Чудом Серенька вырвался на улицу и побежал прочь, громко крича: «Полиция! Убивают!»— Вслед же ему неслось: «Повопи у меня, гадюка!», «Держи его, ребята!», «Я тебе покажу ножной веер, тунеядец!», «Деньги отдай, душегуб!»

Обезумев от страха, ничего уже не различая от крови заливающей глаза, Серенька летел вперед, спасаясь от смерти. Вдруг он увидел автомобиль с шашечками на дверце и метнулся на проезжую часть под колеса, наперерез… По счастью, водитель успел затормозить, и Серенька прыгнул в такси, крикнув: «Быстрее, вперед!»— Машина рванулась вперед, набирая скорость…

Оглянувшись посмотреть на негодяев, Серенька вдруг с тихим ужасом увидел, что врагов позади нет и быть не может: едет он среди современных домов и машин, а люди, идущие по улице, даже, наверно, и представить себе не могли этих озверелых купчин с античными вазами, древними венскими стульями да кистенями… Все было кончено.

Глядя на родные улицы и прекрасных людей, спешащих по делам, Павел Петрович страшно зарыдал, содрогаясь всем телом.
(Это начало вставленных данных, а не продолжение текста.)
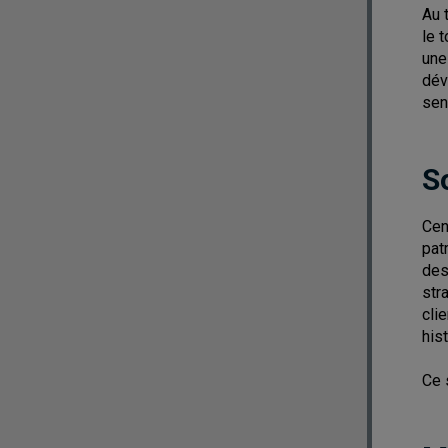
Au 
le 
une
dév
sen
S
Cen
pat
des
str
cli
his
Ce 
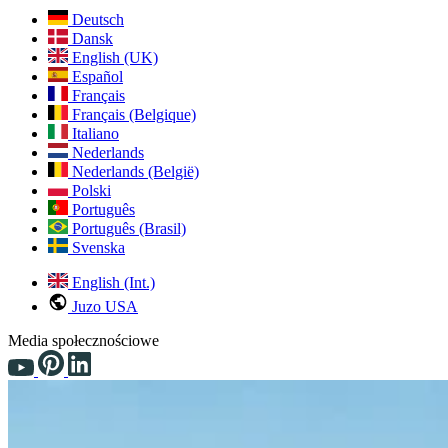
Deutsch
Dansk
English (UK)
Español
Français
Français (Belgique)
Italiano
Nederlands
Nederlands (België)
Polski
Português
Português (Brasil)
Svenska
English (Int.)
Juzo USA
Media społecznościowe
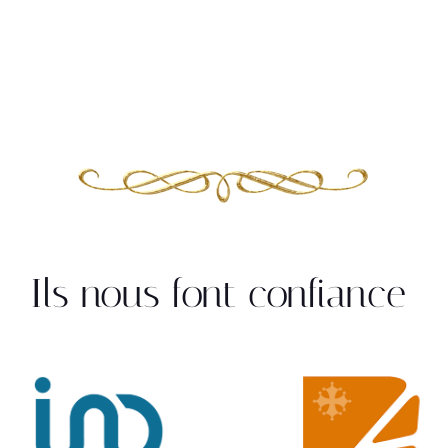
Ils nous font confiance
Сильная, острая боль в груди прорвалась и щемила все сильнее и сильнее…

— Что с вами?— спросил его водитель, остановив машину.— Что-нибудь случилось?

— Нет,— простонал Павел Петрович сквозь боль и слезы,— нет, я счастлив…

Да, он и правда был счастлив. И пусть не состоялась его роль в Истории, пусть не было ни слез на соболях, ни бобров, ни цветов-орхидей, ни моторов у оперного театра, ни мальчика с искренним взглядом, которому он завещал Россию, Павел Петрович оставался глупо и просто счастлив.